Assignment :: Report back every line of the entries that contains "Secure", exactly as written.

Provided entries ::
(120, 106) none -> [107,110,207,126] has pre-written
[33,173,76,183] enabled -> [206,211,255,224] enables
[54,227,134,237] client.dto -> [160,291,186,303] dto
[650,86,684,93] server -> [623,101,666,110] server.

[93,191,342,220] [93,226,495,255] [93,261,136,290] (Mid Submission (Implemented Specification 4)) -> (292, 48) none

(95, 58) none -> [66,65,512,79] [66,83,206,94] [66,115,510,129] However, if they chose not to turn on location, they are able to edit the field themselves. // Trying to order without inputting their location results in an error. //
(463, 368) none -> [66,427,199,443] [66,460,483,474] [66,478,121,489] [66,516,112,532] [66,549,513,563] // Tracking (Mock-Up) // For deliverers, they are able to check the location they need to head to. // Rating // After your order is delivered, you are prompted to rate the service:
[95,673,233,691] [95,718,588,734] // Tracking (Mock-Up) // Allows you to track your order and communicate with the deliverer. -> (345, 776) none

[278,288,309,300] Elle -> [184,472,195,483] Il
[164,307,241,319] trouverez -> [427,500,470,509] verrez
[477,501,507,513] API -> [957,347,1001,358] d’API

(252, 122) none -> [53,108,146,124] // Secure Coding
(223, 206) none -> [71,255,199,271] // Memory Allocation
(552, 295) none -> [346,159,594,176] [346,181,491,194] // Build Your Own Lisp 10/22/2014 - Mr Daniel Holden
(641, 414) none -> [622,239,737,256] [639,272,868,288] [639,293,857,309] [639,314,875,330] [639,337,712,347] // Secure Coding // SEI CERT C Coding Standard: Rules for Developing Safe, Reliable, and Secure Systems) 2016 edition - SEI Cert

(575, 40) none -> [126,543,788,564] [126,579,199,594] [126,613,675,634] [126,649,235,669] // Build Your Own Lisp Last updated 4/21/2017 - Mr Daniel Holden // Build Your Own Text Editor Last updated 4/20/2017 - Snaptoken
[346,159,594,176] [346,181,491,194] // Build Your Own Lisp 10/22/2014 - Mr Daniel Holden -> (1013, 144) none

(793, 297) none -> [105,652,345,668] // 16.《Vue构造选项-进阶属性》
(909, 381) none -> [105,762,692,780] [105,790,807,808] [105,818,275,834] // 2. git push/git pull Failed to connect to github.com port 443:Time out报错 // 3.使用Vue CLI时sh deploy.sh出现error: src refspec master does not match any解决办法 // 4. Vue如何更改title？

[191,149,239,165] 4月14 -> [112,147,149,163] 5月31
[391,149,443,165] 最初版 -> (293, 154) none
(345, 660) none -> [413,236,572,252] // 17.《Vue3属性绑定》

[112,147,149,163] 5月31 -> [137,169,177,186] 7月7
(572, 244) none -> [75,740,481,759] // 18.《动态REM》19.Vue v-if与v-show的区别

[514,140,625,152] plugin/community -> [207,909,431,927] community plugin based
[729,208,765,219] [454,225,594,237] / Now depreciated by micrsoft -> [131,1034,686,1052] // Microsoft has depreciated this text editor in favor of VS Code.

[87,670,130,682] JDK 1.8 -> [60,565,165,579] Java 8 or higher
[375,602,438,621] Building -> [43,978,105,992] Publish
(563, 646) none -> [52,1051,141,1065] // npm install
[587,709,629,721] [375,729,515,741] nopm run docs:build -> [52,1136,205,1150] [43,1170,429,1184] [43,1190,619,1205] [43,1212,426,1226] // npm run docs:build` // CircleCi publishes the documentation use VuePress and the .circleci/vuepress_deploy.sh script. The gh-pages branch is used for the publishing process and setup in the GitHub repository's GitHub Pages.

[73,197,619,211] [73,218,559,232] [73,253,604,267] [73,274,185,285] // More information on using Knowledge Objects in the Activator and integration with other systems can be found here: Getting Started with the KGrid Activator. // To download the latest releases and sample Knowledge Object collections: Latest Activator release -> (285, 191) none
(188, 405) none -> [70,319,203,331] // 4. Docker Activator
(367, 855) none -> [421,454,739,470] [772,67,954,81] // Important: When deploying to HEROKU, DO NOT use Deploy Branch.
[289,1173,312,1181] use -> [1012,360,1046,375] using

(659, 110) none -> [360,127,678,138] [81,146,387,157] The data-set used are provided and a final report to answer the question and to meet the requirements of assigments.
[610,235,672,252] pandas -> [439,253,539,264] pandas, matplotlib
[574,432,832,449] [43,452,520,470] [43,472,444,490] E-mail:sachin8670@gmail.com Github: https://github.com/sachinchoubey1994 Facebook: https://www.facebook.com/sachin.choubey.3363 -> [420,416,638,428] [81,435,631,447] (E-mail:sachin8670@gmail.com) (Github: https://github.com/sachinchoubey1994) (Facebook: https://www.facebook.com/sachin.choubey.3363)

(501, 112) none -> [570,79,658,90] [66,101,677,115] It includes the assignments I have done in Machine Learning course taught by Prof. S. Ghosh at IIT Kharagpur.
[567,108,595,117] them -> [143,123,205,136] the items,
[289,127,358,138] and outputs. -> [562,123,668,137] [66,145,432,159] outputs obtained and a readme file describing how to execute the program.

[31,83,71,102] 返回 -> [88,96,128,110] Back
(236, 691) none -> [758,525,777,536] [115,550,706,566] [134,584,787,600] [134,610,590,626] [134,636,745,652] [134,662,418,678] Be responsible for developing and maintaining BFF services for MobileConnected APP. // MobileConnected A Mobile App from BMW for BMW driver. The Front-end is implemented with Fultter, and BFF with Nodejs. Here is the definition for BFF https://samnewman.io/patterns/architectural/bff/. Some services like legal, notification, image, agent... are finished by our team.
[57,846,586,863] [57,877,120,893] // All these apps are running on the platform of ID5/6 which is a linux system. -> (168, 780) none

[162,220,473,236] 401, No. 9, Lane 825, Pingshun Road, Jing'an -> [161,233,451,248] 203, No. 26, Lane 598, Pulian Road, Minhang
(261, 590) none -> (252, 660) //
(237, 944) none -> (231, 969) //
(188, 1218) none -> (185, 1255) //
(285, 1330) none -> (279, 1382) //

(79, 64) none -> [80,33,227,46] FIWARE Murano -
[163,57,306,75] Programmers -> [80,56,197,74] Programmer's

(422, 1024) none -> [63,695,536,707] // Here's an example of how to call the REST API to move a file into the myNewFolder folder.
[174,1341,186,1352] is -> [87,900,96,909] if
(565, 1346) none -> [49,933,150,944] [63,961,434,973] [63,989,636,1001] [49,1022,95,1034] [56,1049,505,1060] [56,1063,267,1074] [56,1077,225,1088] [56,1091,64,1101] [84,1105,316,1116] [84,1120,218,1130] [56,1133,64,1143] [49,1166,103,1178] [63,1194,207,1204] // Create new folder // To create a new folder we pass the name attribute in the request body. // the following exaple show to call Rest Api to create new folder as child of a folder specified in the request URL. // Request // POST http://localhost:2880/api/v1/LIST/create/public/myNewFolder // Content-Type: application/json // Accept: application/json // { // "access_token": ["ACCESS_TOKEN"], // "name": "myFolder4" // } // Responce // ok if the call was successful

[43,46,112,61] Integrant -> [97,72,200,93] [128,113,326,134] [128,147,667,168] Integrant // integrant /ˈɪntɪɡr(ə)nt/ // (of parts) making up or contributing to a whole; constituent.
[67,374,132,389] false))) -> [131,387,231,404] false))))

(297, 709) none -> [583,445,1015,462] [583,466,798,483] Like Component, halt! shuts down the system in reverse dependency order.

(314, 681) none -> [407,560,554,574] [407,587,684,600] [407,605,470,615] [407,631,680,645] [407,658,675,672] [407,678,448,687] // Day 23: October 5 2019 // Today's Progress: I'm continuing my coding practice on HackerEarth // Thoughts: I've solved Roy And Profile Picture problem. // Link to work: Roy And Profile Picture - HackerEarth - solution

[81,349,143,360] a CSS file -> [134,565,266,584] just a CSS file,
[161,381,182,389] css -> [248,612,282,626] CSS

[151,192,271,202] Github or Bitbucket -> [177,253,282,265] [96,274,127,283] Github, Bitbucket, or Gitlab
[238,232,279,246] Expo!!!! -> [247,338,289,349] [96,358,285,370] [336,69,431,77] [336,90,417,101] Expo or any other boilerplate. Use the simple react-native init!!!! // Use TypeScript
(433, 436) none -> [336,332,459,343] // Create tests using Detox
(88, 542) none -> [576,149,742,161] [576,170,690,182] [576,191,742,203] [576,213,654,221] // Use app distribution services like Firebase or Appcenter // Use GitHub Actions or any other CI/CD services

Result of the exercise ::
(252, 122) none -> [53,108,146,124] // Secure Coding
(641, 414) none -> [622,239,737,256] [639,272,868,288] [639,293,857,309] [639,314,875,330] [639,337,712,347] // Secure Coding // SEI CERT C Coding Standard: Rules for Developing Safe, Reliable, and Secure Systems) 2016 edition - SEI Cert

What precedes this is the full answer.